⟨

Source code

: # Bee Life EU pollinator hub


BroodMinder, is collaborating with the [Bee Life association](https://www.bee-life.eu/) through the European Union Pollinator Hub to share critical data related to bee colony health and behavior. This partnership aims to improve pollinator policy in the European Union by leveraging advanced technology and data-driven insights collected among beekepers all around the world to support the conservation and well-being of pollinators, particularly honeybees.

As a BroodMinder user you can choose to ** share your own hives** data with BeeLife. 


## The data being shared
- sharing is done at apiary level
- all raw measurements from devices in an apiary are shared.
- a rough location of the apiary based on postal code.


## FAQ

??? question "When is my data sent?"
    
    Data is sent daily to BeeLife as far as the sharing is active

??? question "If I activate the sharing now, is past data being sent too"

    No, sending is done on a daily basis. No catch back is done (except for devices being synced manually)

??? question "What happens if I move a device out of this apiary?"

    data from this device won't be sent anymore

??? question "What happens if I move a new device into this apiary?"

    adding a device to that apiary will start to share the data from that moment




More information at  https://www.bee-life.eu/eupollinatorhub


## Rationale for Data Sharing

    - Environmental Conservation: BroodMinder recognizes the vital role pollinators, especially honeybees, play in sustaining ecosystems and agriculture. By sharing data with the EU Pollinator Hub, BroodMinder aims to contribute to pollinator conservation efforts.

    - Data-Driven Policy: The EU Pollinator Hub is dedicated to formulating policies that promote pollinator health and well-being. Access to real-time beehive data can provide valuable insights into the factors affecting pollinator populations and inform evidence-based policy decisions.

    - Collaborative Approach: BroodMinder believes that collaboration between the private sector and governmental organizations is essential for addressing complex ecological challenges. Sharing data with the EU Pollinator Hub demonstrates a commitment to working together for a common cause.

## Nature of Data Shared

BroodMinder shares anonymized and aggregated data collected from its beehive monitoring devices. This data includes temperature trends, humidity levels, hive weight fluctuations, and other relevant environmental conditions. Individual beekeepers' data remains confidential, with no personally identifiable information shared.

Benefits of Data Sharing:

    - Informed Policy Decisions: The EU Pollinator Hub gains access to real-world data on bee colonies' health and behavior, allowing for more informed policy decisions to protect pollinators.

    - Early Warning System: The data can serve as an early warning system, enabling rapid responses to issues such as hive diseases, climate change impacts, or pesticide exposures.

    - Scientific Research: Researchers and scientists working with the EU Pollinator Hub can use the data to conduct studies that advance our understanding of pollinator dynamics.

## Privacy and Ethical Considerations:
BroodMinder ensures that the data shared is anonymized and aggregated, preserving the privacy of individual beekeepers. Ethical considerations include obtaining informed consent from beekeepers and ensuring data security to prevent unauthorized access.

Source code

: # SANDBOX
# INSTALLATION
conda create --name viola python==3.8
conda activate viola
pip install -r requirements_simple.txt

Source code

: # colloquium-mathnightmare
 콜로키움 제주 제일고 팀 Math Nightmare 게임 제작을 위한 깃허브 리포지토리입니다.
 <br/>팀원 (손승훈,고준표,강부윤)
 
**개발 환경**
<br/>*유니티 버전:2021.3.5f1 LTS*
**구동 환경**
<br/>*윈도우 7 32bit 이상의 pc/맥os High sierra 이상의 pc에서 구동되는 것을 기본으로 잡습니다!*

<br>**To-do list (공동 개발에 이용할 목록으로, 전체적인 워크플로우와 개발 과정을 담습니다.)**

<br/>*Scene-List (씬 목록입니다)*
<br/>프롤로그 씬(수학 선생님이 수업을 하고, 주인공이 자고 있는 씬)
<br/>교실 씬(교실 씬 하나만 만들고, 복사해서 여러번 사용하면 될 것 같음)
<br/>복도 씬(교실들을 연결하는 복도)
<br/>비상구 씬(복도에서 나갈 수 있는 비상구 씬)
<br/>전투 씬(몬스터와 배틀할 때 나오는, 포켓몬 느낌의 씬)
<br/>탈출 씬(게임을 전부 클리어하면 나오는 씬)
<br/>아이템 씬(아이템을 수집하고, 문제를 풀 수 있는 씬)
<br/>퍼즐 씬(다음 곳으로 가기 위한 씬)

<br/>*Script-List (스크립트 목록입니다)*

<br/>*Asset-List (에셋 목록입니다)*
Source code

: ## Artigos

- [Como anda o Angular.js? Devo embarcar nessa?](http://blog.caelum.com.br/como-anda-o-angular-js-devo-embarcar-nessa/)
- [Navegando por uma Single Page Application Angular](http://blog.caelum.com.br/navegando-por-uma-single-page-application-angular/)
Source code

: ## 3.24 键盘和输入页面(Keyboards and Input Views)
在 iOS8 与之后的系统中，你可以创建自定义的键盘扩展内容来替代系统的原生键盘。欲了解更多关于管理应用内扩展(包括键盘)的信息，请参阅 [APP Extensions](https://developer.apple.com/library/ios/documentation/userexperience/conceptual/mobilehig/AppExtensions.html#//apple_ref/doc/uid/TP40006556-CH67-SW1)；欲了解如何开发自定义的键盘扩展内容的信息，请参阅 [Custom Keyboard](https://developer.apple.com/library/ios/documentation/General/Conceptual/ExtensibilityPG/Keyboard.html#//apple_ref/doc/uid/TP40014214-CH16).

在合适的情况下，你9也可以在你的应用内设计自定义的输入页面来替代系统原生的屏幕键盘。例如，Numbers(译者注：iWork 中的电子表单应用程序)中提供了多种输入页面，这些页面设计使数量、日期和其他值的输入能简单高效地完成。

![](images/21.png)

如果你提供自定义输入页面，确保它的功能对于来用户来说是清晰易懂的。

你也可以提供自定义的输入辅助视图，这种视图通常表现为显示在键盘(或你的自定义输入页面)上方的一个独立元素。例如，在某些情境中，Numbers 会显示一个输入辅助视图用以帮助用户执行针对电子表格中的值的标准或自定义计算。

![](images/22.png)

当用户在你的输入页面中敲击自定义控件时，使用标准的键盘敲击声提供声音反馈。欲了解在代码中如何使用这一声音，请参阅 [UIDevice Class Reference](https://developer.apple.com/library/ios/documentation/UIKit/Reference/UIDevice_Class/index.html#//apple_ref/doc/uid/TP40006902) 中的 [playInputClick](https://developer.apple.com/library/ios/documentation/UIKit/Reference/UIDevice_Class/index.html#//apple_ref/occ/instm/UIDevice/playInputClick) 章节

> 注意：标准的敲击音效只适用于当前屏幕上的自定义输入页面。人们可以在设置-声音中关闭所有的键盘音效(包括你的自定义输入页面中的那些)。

⟩

### [WHAT YOU SHOULD DO]
The entries above hold a line with "No, sending is" and a later line with "data from this". Write out exactly those lines and all lines between, nothing more.

### [ANSWER TO THIS TASK]
    No, sending is done on a daily basis. No catch back is done (except for devices being synced manually)

??? question "What happens if I move a device out of this apiary?"

    data from this device won't be sent anymore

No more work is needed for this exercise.